A: you're wrong, Vim over Emacs every day of the week and twice on Sundays.
B: what's so damned hard about alt+f4, open up Google, spend the next two weeks googling Vim lessons and Vim tutors and reading length articles about vim commands, and then finally coming back to Vim just to type :wq?
Vim users entering a hadouken, a mortal kombat fatality, and their social security number to do simple tasks (much easier than pressing the function keys (take up too much space) or clicking a menu (GUI bad)).
Emacs's C-x C-c isn't likely any more able to leverage knowledge from other environments than vi's :wq. I guess you could be using a graphical version of emacs and use the menus.
On my system, current versions of vim do appear, by default, to show a screen telling you how to quit. A test of emacs -Q to bring up a default emacs environment in a terminal environment doesn't appear to do that.
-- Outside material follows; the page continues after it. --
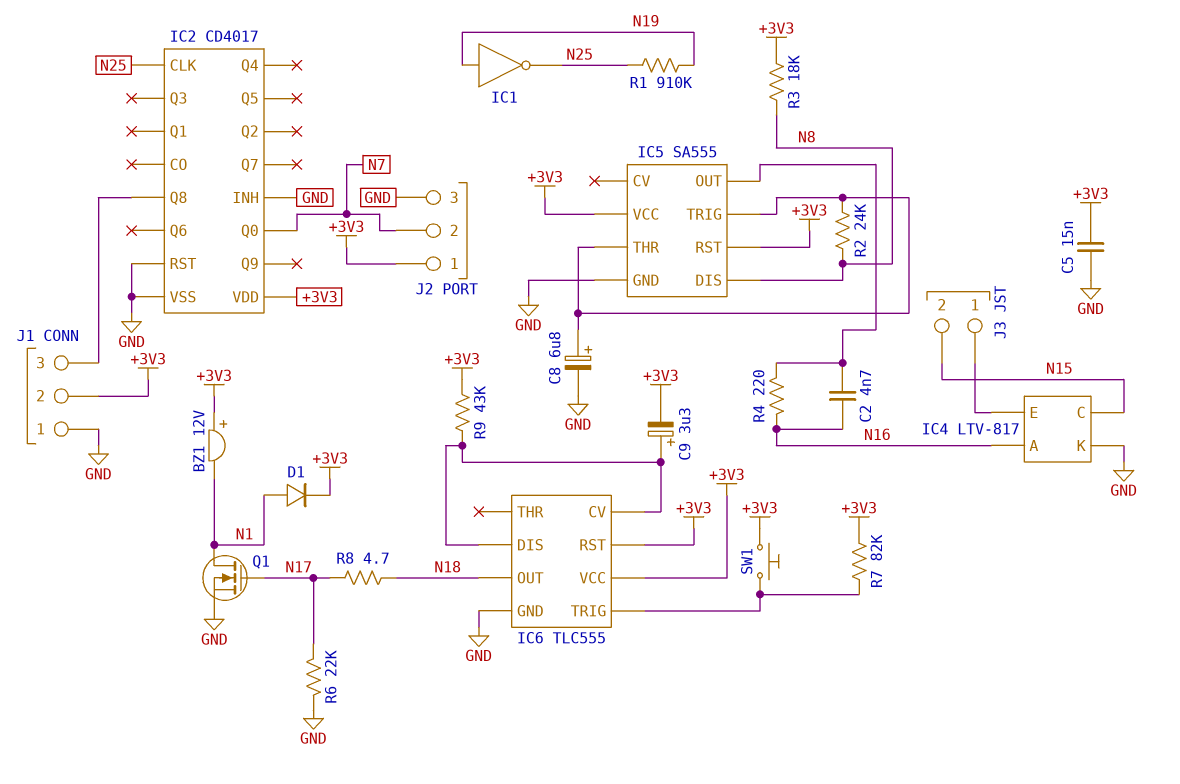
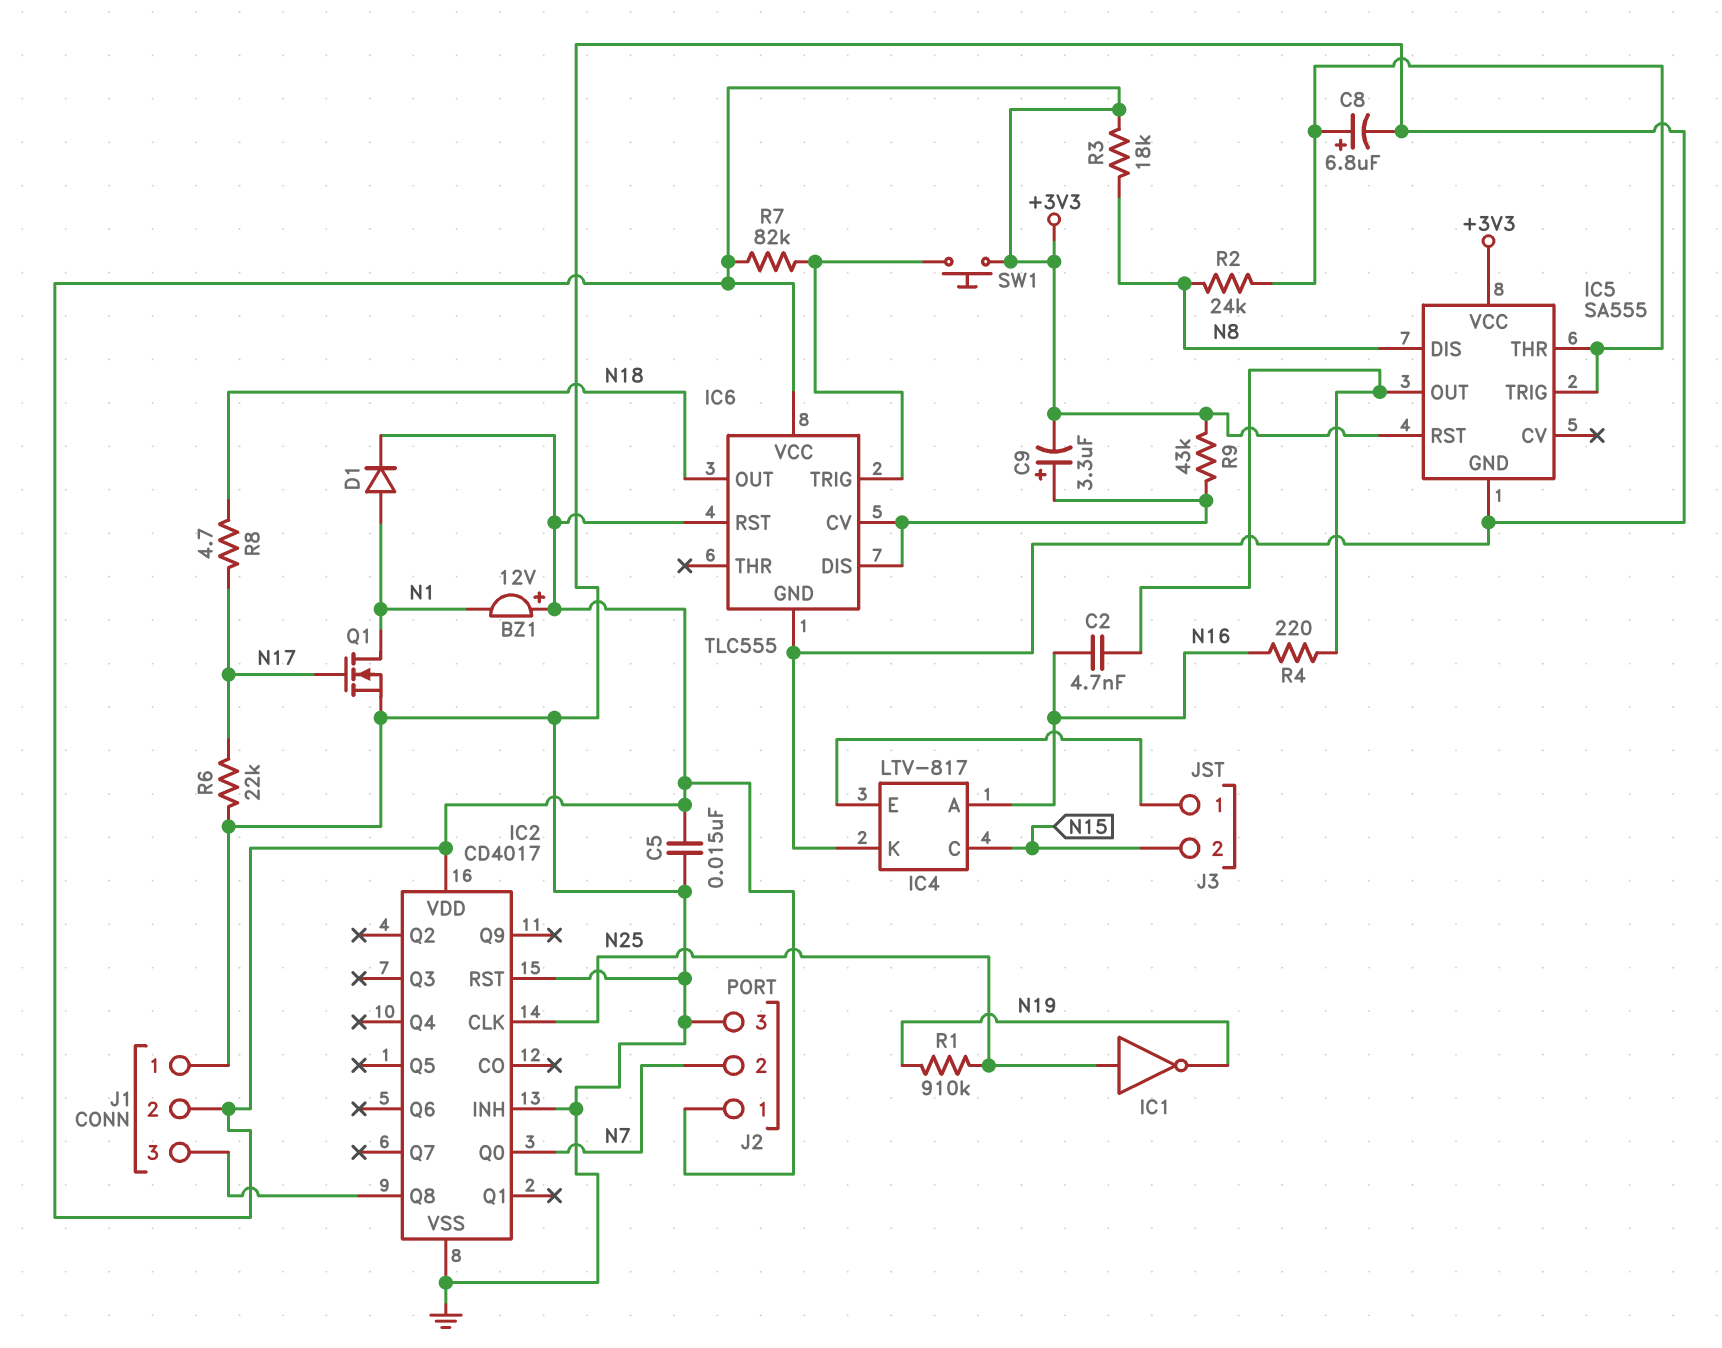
IC1: NOT (in N19, out N25) -> NOT (in N25, out N19)

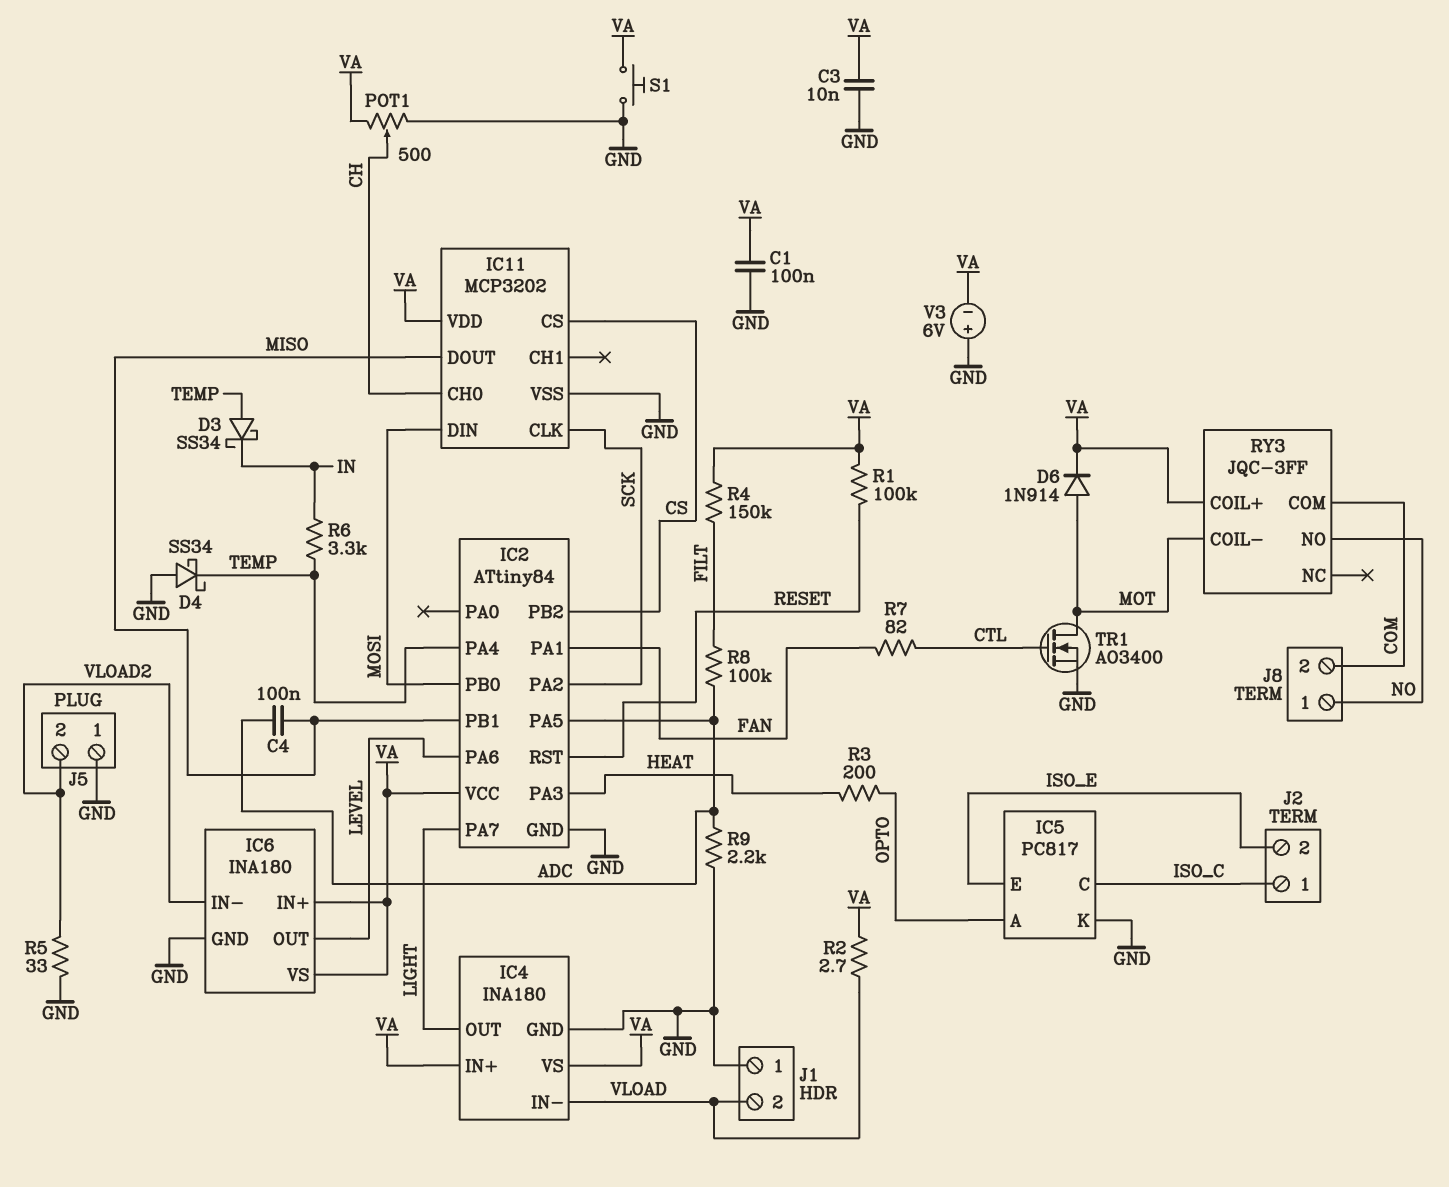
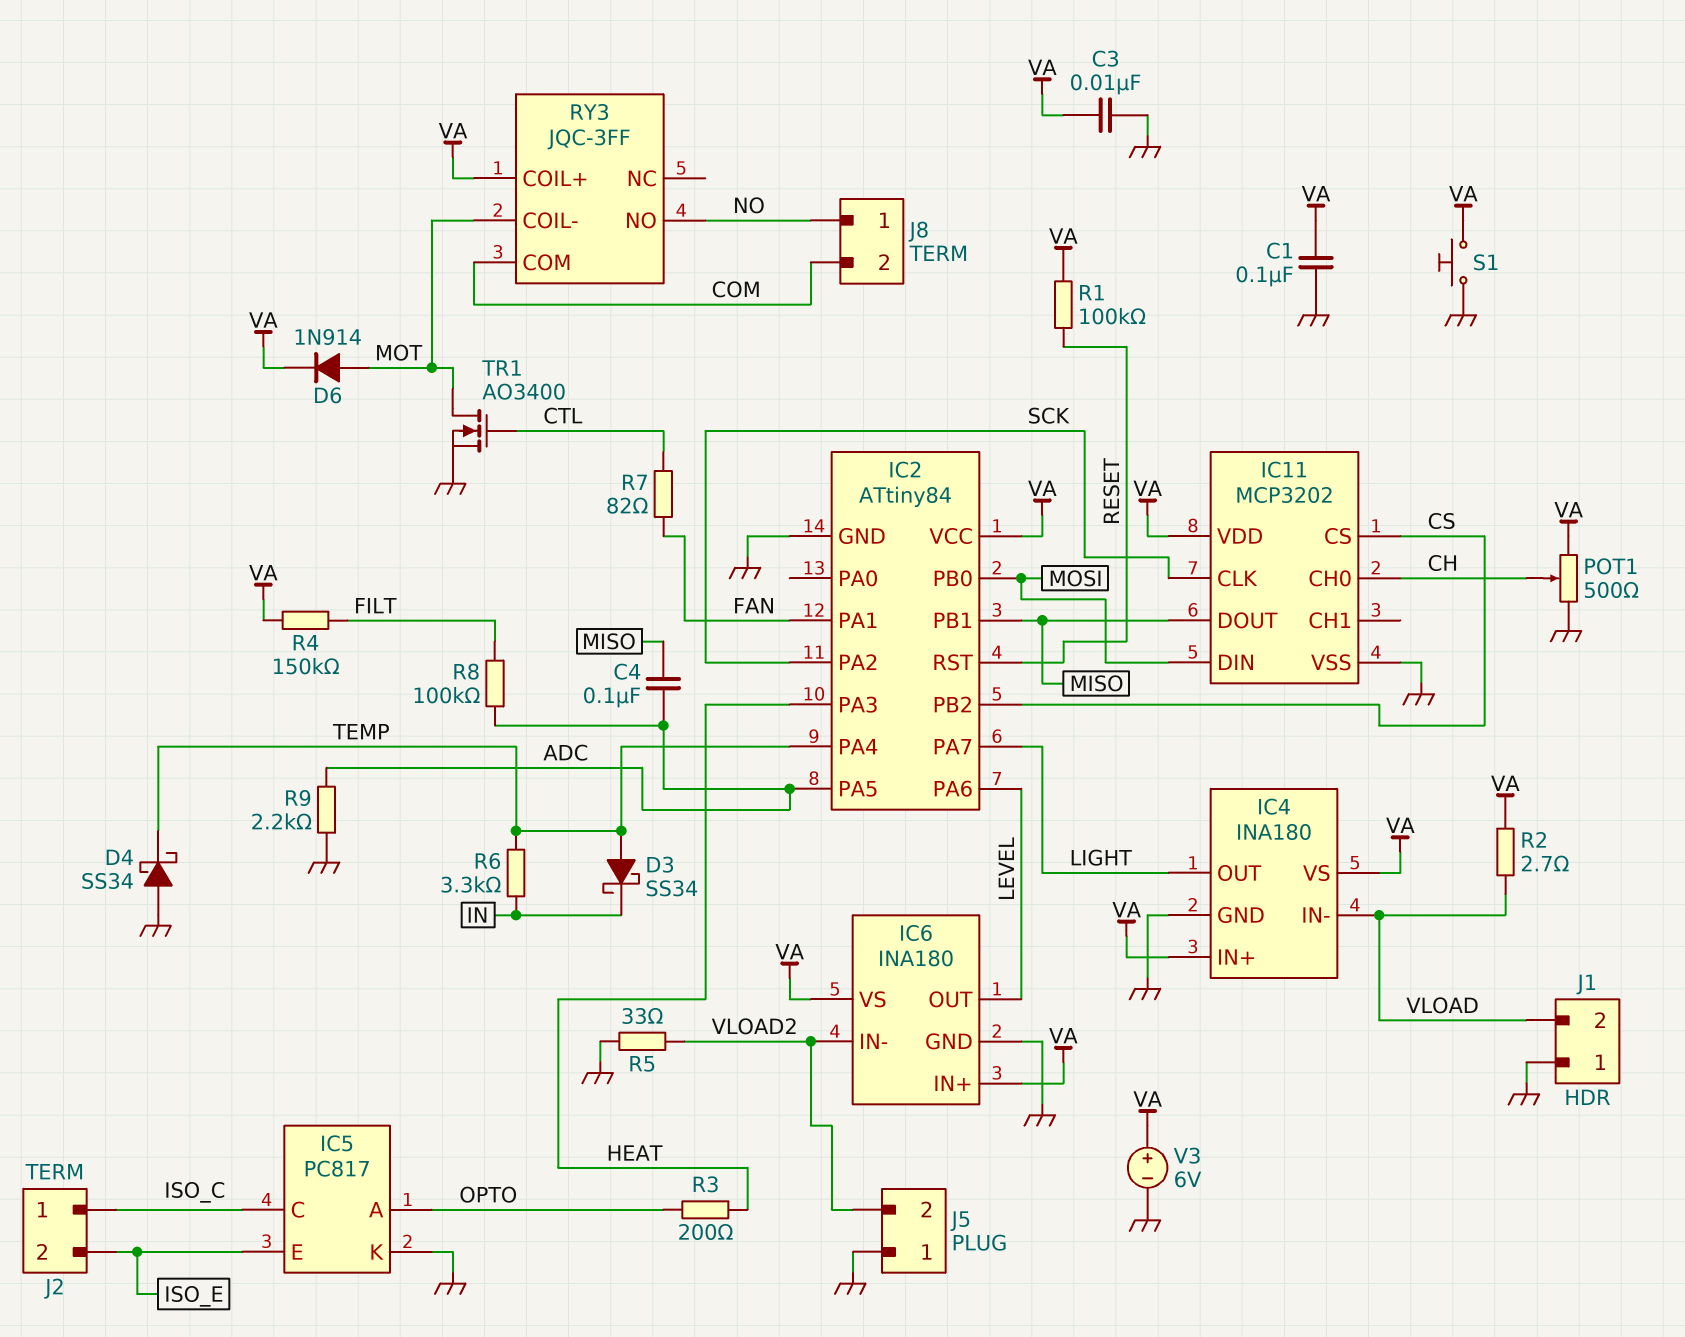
V3: 6V (plus GND, minus VA) -> 6V (plus VA, minus GND)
It instead directs you to the "C-h C-a about emacs page", which isn't likely to help beginners. It probably should at least reference the top-level help at C-h C-h or the tutorial at C-h C-t.
There are text-mode menus in emacs, but I normally use emacs in the terminal with the menus hidden and don't use them. F10 will cause them to drop down, but I'm not sure how intuitive that is. looks further Okay, using emacs -Q to test a vanilla environment, it does look like the menus are visible by default in the terminal. If you're in an environment with mouse support enabled - it looks like gpm in a Linux console works, but curiously-enough, it doesn't seem to work in urxvt, xterm, or gnome-terminal for me -- but at least in some terminal environments, you can use the mouse to operate the terminal-mode menus, so I guess ease-of-use point for emacs there.
EDIT: It does look like there's a GTK-based vim that has graphical menus these days, so vim can probably do the menu thing too, but at least on my system, when I launch it, I get a regular terminal vim instance.
This is why real ones use Emacs as their web browser, window manager, note taker, terminal emulator, and file manager. Oh also you can use it to edit text Emacs truly is the best
I fully agree, I used doom emacs for a year before going back to vim. I loved it, but after a lot of thinking I realized that I was getting too distracted by its many shiny features and that I was only using it for the vim bindings, therefore everything else is bloat.
I would never be upset using doom emacs, which is significantly more than I could say about other editors/ides.
I learned vim first, and I genuinely have no idea how to use the user friendly editors like nano or whatever. I'm not a developer, but I know how to :wq.